Off of IV's and onto inhaled

The IV antibiotics that Drew was on for the past two weeks did not get rid of the bacteria that he is growing in his lungs. We knew there was only a chance that it would work, as the bacteria is antibiotic resistant to just about everything, but we had to try anyway. We found out last weekend that it didn't work and decided to move on to an inhaled antibiotic that is more or less the only thing that this bacteria isn't resistant to. You may be wondering why we didn't start there, and the answer is because of the reaction that Drew has had to inhaled antiboitics in the past. Because of his tracheomalacia, his already floppy airway is just made floppier with an inhaled antibiotic and it seems to cause a degree of collapse in his airways. Luckily (knock on wood), he seems to be tolerating this drug just fine. I'm not sure if its just the time that has passed that has allowed his airways time to grow and strengthen or the fact that its a different antibiotic, but regardless, he's tolerating it so we'll take it.

I don't know if he will ever get rid of achromobacter. Even with these inhaled antibiotics going right to the source, he may simply just not ever be able to get rid of it completely. Our CF docs (and I think most CF docs) treat based on both what people are growing and their symptoms. Sometimes, despite their best efforts, stubborn and clever bacteria find places to hide in the lower airways and just never go away. They might not cause any problems most of the time, but every now and then they will start to grow and thrive and wreak havoc on the lungs causing a pulmonary exacerbation and needing attention and treatment to get it back at bay.
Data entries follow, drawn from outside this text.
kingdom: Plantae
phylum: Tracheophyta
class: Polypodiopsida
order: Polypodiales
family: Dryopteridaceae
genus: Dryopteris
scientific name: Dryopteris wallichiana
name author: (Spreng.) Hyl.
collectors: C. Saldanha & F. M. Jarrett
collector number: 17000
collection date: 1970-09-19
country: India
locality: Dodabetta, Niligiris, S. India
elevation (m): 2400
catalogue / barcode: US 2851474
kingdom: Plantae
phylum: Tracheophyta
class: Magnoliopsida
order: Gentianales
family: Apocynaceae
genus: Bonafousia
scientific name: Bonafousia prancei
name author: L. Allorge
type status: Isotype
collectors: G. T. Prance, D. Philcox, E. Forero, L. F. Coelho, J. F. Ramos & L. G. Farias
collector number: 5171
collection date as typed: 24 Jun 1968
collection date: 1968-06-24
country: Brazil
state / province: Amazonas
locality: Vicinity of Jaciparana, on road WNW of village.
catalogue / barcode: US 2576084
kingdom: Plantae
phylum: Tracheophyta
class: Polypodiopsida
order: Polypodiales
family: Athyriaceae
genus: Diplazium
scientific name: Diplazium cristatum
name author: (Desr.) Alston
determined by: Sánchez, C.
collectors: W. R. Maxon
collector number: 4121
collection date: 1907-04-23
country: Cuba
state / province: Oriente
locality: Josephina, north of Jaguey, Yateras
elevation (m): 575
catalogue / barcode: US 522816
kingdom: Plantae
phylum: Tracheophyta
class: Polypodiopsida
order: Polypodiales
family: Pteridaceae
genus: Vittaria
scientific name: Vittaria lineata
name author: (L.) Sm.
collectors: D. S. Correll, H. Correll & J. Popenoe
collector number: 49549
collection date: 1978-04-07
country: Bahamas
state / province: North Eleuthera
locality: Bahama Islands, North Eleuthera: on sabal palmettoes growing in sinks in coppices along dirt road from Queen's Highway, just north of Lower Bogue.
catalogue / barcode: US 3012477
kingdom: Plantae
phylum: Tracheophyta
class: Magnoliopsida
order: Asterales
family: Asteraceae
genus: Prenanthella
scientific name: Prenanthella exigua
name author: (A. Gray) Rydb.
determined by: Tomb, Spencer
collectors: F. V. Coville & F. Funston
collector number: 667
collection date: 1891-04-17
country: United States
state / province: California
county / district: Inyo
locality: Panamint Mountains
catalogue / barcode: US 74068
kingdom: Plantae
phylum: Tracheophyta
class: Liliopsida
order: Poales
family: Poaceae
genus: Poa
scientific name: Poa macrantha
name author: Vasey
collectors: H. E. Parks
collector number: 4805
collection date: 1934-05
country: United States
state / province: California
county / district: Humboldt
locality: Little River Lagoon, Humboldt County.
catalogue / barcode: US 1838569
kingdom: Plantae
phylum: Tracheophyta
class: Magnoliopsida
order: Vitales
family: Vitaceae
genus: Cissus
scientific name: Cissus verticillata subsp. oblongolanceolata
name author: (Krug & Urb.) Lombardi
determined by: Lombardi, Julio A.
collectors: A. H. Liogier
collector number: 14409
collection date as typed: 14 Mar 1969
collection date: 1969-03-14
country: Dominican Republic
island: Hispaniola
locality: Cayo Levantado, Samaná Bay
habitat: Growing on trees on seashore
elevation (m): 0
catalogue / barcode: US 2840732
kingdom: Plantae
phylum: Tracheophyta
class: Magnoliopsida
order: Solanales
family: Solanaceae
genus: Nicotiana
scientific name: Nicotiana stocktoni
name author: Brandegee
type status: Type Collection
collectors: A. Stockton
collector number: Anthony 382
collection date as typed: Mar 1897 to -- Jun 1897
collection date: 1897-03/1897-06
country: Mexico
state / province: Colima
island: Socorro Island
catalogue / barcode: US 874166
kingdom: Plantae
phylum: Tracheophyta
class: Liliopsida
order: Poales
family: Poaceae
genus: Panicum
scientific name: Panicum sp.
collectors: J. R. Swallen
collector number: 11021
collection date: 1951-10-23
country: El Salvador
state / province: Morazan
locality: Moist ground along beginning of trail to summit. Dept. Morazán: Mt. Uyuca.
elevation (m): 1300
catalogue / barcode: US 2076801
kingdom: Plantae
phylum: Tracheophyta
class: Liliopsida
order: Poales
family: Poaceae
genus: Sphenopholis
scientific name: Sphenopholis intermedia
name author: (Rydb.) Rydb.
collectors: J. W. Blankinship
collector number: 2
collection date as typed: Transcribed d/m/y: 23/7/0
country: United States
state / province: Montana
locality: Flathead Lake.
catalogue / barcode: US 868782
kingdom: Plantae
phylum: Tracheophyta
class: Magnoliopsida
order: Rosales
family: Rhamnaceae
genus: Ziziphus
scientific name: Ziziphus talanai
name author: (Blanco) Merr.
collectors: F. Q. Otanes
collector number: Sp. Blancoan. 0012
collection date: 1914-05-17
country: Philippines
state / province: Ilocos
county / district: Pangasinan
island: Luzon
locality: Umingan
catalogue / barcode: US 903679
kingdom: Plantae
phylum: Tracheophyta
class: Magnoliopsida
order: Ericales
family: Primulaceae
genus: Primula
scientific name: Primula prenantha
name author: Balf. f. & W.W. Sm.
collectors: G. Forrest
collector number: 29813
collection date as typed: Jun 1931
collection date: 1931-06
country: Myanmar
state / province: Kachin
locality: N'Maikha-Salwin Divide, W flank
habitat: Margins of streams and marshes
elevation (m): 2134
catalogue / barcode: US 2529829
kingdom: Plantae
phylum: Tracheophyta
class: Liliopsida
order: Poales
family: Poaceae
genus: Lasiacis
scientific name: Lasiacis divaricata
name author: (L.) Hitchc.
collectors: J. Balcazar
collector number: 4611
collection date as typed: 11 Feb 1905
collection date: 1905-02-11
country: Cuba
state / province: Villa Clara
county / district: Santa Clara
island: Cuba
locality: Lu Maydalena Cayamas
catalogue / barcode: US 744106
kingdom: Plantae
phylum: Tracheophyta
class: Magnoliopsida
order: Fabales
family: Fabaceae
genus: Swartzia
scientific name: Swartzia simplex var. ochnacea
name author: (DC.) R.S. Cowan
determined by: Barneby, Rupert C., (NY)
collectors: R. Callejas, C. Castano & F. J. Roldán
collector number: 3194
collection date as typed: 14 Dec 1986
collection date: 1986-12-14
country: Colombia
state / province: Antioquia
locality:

And the big question on everyones mind is "What does this mean?. I don't know really. It's not going to kill him tomorrow, or even later this year. It's unlikely that it will kill him in the next 5 years. And frankly he may live with this bacteria being a pain in my ass here and there for the next 60 years. I just don't know, and neither does anyone else. Here's what we know:
-Achromobacter is a multi-drug resistant bacteria
-It is known to cause inflammation
-It may be a contributor to lung function decline in people with CF, but not enough people have it for researchers to be able to reliably report its short and long term effect.

So there you have it. I don't know what it means if we don't eradicate it. I would love to have it not show up on a culture ever again, or at least for a while, but I don't know how likely that is. For now, we will continue the inhaled antibiotic and see where that takes us. Thank you for the continued thoughts and prayers. We'll keep you posted!